What if you could turn off all your pumps with one simple action without fishing through a bird’s nest of electrical wires? How much easier would it be to stop a flood when your overflow looses its siphon or killing flow when it is feeding time? What if the device that can make this happen can also be programmed so that all your peripherals are properly timed—lights, heaters, reactors, etc.?

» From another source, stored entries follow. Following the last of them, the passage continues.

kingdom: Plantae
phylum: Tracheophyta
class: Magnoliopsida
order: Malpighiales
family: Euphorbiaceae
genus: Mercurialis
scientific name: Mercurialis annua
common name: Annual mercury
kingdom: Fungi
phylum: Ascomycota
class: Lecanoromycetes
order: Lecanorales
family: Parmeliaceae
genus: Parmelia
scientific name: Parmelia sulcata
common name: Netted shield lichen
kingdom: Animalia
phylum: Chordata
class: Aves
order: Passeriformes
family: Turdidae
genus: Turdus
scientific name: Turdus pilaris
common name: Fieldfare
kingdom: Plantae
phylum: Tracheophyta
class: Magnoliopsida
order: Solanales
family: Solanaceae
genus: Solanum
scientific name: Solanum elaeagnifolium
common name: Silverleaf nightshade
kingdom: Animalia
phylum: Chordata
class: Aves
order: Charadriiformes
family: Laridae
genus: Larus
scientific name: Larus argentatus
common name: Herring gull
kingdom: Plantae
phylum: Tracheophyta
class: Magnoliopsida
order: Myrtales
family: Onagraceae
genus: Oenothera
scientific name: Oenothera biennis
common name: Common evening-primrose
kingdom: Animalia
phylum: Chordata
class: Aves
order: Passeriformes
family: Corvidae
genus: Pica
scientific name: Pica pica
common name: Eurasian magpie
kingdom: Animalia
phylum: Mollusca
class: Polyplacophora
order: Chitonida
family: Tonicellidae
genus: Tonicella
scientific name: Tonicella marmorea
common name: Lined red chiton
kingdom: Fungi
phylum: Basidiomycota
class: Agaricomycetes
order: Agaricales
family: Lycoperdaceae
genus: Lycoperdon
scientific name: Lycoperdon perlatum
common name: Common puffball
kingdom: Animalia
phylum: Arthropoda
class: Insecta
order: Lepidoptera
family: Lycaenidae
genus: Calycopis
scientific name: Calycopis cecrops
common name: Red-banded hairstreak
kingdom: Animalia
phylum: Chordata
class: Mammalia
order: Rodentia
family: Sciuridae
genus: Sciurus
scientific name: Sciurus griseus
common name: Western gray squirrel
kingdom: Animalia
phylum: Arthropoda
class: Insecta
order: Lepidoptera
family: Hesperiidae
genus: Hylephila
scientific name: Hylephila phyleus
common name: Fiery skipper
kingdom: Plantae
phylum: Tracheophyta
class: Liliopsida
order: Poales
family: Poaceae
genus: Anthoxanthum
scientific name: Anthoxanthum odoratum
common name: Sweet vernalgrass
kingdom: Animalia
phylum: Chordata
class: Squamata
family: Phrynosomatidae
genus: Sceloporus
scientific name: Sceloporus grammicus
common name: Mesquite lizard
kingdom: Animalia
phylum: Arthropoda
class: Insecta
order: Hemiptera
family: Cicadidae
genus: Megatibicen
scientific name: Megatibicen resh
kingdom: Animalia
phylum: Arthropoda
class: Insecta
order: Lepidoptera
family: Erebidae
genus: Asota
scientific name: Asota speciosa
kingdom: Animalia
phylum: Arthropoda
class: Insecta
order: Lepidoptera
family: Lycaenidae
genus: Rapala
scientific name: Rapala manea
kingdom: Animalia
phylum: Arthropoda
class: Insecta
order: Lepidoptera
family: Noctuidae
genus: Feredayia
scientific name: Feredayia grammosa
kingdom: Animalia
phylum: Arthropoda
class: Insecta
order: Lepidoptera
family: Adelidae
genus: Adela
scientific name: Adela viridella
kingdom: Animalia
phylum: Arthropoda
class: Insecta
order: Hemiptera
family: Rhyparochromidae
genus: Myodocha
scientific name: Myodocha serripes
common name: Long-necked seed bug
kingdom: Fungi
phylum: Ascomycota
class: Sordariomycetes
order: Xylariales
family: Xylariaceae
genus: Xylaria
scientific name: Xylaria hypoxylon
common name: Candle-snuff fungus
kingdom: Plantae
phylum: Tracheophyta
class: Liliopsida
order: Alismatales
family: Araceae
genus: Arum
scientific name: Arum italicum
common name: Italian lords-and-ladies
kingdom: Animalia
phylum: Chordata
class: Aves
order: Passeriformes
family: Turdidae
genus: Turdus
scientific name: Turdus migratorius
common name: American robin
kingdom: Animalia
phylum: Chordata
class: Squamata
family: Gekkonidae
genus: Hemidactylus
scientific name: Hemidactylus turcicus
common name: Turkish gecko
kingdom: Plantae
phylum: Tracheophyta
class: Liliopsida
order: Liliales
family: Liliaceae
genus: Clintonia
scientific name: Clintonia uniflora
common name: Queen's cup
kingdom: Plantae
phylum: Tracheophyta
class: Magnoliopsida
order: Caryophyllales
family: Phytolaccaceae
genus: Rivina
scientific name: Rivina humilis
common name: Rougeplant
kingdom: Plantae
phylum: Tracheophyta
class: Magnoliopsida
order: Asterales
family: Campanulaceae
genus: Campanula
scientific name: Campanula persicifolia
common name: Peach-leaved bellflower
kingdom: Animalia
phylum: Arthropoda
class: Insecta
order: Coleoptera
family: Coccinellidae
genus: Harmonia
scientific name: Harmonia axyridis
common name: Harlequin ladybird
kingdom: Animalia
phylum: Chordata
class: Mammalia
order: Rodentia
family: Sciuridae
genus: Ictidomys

No, I’m not here touting an aquarium controller that costs hundreds (if not thousands) of dollars. I’m taking about:
The Amazon Echo. A small device that I use to control flow and time my lights.
Why I Designed The System
Ok, I admit it. I really thought the idea of an aquarium controller was super cool. But those things cost nearly $1,000 and I just couldn’t shell out that kind of cash for my 14 gallon BioCube. But it’s 2019, right? I figured there must be some way that I can have a power strip where each plug is programable, eliminating the need for bulky timers that take up half the real estate anyway. I use smart lights in my house wherever I can, so making a move to a smart power strip was a natural step.
Now, granted, a programable power strip won’t do everything a controller can do. For example, it won’t automatically turn off your heater if the temperature probe detects your reef is getting too hot. Nor will it automatically turn on a fan if the temperature really spikes. And it won’t automatically start dosing additives when it senses a drop in the pH. For that, you’ll need something like the Apex — a great system if you can afford it. But if all you are looking for is a simpler way to program certain basics and a really cool way to bring your tank into the 21st century, my DIY work around will be more than sufficient.
How to Program the Smart Power Strip For Your Tank
I went to the brand that I use for most of my smart technology: Kasa. (I like them because you do not need a hub with their products, which not only takes up room in your house but also makes a further dent in your wallet). Kasa makes the Kasa Smart Wi-Fi Power Strip. Each socket can be manually turned on and off but can also be programed and controlled from your phone. I plugged lights into one socket, pumps into another, and a heater into a third, etc., etc. I set the light socket for the times I want the display tank on and set another socket to turn on at the opposite times to run my refugium. No more bulky timers or fiddling with archaic timers when I want to turn a light on or off for maintenance. Instead, I can simply control it from my phone.
The Kasa app also allows you to create groups and “scenes.” And this is where it truly shines. I put all my pumps into one category and created two scenes: Start Flow and Kill Flow. Time to feed? Just turn on Kill Flow. Done feeding and need to have circulation again? Turn on Start Flow. Wake up to the sound of water crashing on your flow, turn on Kill Flow! Easy and simple.
How to Integrate With Alexa
One of the best parts about Kasa is that it is fully integrated with Alexa. Alexa can recognize the scenes and the names of each smart plug in the power strip. This is incredibly useful when working on your aquarium when your hands are wet and you are attempting to keep your phone as far away from your tank as possible. Working on your protein skimmer? Simply say “Alexa, turn Protein Skimmer off.” Same idea when you want to turn the lights on or off outside the normal schedule.
Here’s a video showing it in action using my Kill Flow and Start Flow scenes.
There you have it, a basic setup allowing you control your aquarium with your voice. The future is here.